• TEXTAUSZUG:
• • •

Doch vor dem Ende steht der Anfang. Alles begann 1992 in Langenweddingen. Ein handball-verrücktes Dorf, in dem die handball-verrückte Familie Krüger lebte. Gespielt haben eigentlich alle, Onkel (mit Göttingen) und der Cousin seines Vaters (mit Melsungen) schafften es bis in die 2. Bundesliga. Der kleine Thomas ging ins Tor, weil das in seiner Familie eigentlich alle taten. Er hatte Talent, blieb bis zur B-Jugend beim heimischen SV, dann ging’s in die Schmiede des Bundesligisten SC Magdeburg. Hier folgten zwei deutsche Jugendmeisterschaften und mit den SCM-Youngsters der Aufstieg in die 2. Bundesliga.

• • •

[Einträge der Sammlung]
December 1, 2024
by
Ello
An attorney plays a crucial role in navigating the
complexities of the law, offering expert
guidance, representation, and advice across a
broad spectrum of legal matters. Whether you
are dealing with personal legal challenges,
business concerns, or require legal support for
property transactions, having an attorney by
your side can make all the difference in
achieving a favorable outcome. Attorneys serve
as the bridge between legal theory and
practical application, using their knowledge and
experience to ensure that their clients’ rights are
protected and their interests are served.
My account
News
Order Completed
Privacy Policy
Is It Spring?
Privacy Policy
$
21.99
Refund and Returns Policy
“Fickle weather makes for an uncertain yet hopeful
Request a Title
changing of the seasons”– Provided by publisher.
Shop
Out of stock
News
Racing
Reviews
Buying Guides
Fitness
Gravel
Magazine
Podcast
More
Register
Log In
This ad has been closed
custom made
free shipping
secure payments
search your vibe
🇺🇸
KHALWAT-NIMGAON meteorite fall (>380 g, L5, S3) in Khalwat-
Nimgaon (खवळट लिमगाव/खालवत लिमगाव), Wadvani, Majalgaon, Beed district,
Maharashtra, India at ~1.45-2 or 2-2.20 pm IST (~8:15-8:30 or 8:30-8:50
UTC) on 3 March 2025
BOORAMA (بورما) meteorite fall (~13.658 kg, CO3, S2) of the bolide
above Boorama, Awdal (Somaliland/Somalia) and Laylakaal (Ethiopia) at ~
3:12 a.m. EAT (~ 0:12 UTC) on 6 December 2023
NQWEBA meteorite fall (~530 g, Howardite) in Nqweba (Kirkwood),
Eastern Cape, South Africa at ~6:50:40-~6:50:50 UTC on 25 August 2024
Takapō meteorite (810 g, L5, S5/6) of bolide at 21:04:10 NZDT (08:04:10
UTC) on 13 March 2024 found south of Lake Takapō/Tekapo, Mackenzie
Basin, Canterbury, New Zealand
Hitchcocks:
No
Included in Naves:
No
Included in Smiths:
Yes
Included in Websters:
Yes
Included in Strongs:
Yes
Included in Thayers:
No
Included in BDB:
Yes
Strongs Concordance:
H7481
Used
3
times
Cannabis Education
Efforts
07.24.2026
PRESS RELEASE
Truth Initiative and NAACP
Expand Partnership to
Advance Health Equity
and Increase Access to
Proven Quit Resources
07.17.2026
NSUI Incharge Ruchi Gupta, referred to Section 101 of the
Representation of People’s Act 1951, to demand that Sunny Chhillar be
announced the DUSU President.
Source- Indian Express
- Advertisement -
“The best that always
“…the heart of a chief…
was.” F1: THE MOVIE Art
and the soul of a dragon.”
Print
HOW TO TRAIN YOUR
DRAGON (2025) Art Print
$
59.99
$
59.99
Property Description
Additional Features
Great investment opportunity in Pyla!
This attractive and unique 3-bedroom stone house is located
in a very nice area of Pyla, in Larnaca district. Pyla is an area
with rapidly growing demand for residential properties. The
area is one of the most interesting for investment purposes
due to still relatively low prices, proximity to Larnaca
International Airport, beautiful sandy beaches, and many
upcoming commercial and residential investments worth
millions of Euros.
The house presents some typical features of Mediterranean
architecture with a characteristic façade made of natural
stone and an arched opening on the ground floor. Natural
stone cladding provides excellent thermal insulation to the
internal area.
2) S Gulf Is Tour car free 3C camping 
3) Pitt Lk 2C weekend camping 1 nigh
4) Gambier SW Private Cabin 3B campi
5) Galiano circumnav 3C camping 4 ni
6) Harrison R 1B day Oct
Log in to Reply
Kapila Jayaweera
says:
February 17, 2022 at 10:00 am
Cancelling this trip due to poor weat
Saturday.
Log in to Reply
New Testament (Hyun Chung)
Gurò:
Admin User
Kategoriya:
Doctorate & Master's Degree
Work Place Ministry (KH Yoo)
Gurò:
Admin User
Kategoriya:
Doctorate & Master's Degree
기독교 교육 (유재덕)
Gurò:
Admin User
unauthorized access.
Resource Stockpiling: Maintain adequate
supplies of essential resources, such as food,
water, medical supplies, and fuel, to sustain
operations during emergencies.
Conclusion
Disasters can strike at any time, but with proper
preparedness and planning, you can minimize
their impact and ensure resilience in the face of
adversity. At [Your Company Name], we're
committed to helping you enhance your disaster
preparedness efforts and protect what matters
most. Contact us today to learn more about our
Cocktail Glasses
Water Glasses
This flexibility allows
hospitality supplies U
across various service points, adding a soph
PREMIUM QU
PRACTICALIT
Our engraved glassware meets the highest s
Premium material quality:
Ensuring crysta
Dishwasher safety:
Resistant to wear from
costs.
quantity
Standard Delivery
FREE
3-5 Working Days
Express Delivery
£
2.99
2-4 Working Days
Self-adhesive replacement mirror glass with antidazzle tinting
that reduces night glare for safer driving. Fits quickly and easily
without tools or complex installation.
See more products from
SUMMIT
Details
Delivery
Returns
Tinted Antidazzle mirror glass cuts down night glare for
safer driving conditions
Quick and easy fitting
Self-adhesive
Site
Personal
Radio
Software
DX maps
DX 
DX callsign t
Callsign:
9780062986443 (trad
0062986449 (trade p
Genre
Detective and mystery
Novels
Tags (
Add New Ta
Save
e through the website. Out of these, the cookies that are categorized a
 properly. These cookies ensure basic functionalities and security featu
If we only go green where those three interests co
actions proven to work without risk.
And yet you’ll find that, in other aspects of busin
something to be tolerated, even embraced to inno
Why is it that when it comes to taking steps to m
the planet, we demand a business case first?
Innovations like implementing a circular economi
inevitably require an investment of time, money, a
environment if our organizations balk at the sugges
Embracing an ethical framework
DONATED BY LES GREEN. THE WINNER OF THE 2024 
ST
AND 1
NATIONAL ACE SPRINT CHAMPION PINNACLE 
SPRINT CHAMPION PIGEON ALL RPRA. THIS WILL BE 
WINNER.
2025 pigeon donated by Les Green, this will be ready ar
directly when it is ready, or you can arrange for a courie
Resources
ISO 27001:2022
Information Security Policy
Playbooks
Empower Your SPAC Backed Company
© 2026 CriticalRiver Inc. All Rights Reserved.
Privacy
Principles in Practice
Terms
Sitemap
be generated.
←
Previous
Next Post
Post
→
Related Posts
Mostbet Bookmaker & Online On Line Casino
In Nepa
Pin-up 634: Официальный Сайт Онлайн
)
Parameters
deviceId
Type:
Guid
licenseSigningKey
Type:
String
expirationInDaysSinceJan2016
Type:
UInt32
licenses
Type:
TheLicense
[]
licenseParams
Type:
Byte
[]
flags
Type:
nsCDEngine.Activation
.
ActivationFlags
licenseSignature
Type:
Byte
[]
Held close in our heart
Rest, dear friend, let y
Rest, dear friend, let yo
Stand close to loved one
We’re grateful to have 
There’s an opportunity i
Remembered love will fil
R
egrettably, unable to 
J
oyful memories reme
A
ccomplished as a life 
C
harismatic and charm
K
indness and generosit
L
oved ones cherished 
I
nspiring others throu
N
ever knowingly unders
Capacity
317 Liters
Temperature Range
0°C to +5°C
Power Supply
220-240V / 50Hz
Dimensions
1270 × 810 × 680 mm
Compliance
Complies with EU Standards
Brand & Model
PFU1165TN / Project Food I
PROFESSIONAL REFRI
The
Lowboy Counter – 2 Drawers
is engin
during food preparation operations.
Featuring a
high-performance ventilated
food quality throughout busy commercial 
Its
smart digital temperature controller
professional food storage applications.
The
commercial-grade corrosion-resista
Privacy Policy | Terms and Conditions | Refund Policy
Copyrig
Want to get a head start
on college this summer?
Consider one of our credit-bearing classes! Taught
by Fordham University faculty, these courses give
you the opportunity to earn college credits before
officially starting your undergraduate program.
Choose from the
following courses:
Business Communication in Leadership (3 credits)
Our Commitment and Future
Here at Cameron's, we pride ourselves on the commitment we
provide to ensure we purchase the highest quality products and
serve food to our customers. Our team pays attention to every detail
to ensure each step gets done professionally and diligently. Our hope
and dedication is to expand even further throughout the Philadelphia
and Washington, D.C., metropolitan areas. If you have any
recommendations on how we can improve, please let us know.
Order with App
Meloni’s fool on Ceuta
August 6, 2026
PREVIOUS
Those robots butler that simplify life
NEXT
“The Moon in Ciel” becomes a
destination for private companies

• • •

• ZU ERLEDIGENDE AUFGABEN:
[A] Nenne alle Ortsnamen, die im Text über Thomas Krüger vorkommen.
[B] Warum ging der kleine Thomas laut dem Text über Thomas Krüger ins Tor?
[C] Schreib den Text über Thomas Krüger im Anschluss an seinen letzten Satz weiter.

• ANTWORTEN JE AUFGABE:
[A] Langenweddingen, Göttingen, Melsungen, Magdeburg

[B] Weil das in seiner Familie eigentlich alle taten.

[C]
Zuhause in Brechtorf

Da war aus ihm längst „Pille“ geworden. „Thomas heiße ich nur in der Familie“, schmunzelt der 36-Jährige, der in Brechtorf lebt, dort mit Ehefrau Dominique und den Kindern Hannah (7), Luca (5) und Mika (1) viel Zeit im Garten oder auf dem kleinen Acker verbringt. „Pille“ wird er seit seiner Jugend gerufen. „Bei einem Lehrgang hat einer aus Scherz gesagt: Dem werfen wir jetzt auf die Pille.“ Sprich auf den Kopf. Nicht immer blieb’s beim Scherz. „Wenn das wirklich passiert ist, war ich einer, der schon gern mal in die Luft gegangen ist.“ So kam der Spitzname – und der blieb.

Familienmensch: Thomas Krüger mit Ehefrau Dominique und den Kindern.

Seit 2011 in Vorsfelde

Krüger selbst ging sportlich auf Reisen. Zunächst hatte er auch ein Zweitspielrecht für den SV Oebisfelde (damals Regionalliga), wechselte später zum SC Vöhringen (Oberliga) an die bayerisch/baden-württembergische Grenze, ehe es zurück nach Oebisfelde und nach einer Anfrage 2011 nach Vorsfelde ging.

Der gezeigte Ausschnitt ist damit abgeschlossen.